Ma se vogliamo comunque citare esperienze di collaborazione fra cittadini ed amministrazione pubblica totalmente regolamentate voglio portare l’attenzione ad un’esperienza nata del 2011, quindi ben prima la creazione del noto regolamento sui beni comuni citato sopra. Si tratta di Ci.Vi.Vo di Rimini (Civico vicino volontario). E’ un progetto nato dall’amministrazione comunale di Rimini che vuole recepire la disponibilità dei cittadini che vogliono rendersi utili per la gestione dei beni comuni, pulizia di giardini, cura delle spiagge, cura degli spazi interni ed esterni delle scuole etc. Senza tanto clamore, senza attendere un regolamento, l’amministrazione comunale ha predisposto una semplice delibera comunale di due paginette nel quale si disciplina il rapporto fra i volontari civici e l’amministrazione. Chiunque abbia intenzione di dare il proprio contributo, a Rimini può farlo nell’assoluta legalità e sicurezza. Il Comune infatti, oltre a fornire i beni per le attività, assicura i volontari – oggi circa 700 per 47 gruppi.

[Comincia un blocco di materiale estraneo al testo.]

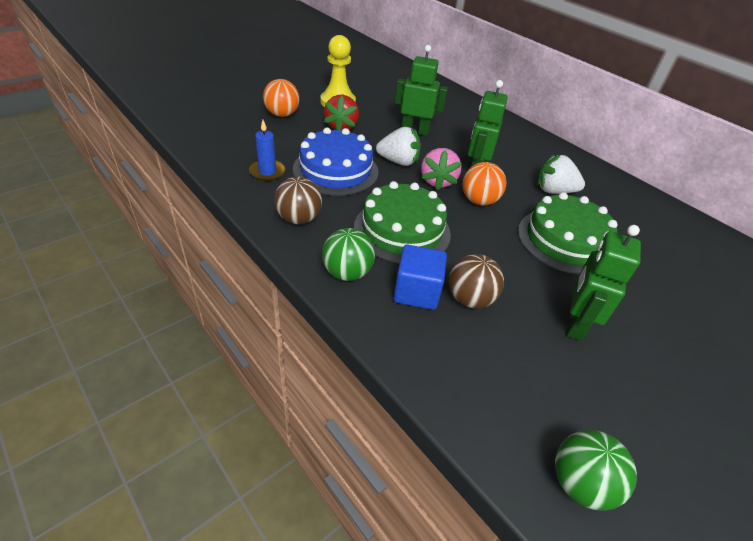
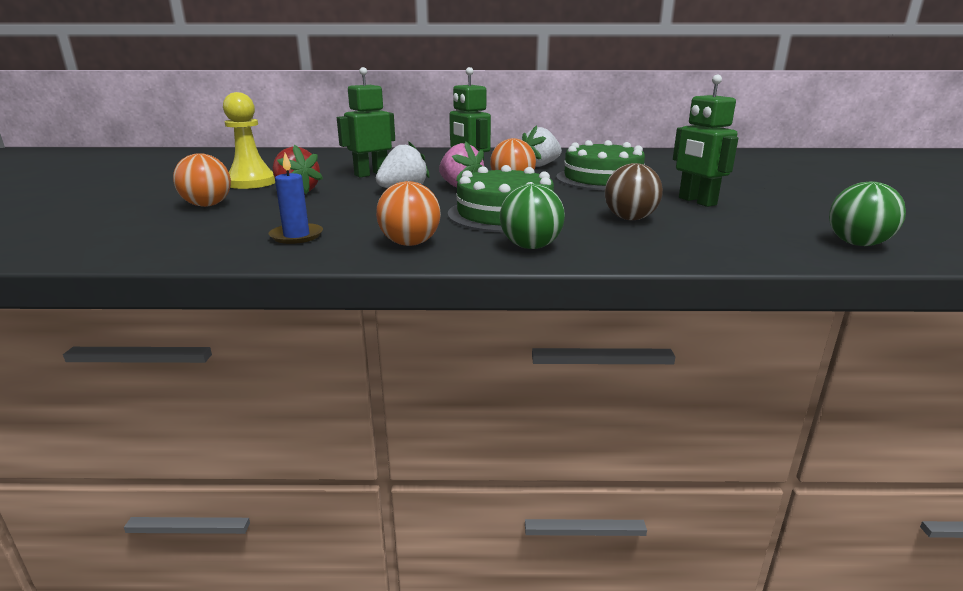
camera: 45 degrees left, 20 degrees down
(299, 219) = (410, 243): brown ball -> orange ball
(335, 170) = (363, 211): blue cake -> none
(416, 292) = (596, 231): blue cube -> none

Come sottolinea Nadia Rossi (oggi consigliera regionale Emilia Romagna e promotrice del progetto voluto fortemente dal Sindaco Gnassi), Ci.vi.vo non sostituisce il ruolo che l’amministrazione deve svolgere ma accetta il contributo spontaneo e volontario dei cittadini. Ad esempio l’imbiancatura delle scuole pubbliche spetta ovviamente all’amministrazione ma i genitori se vogliono possono occuparsi delle decorazioni per rendere la scuola un ambiente migliore.  Le social streets sono nate e diffuse non seguendo le regole comuni (non ha una sede, non ha un’entità giuridica, non ha una forma..), anche l’amministrazione pubblica può trovare modi alternativi di interazione con queste realtà, perché alla fine sono le persone e non i regolamenti a fare la differenza.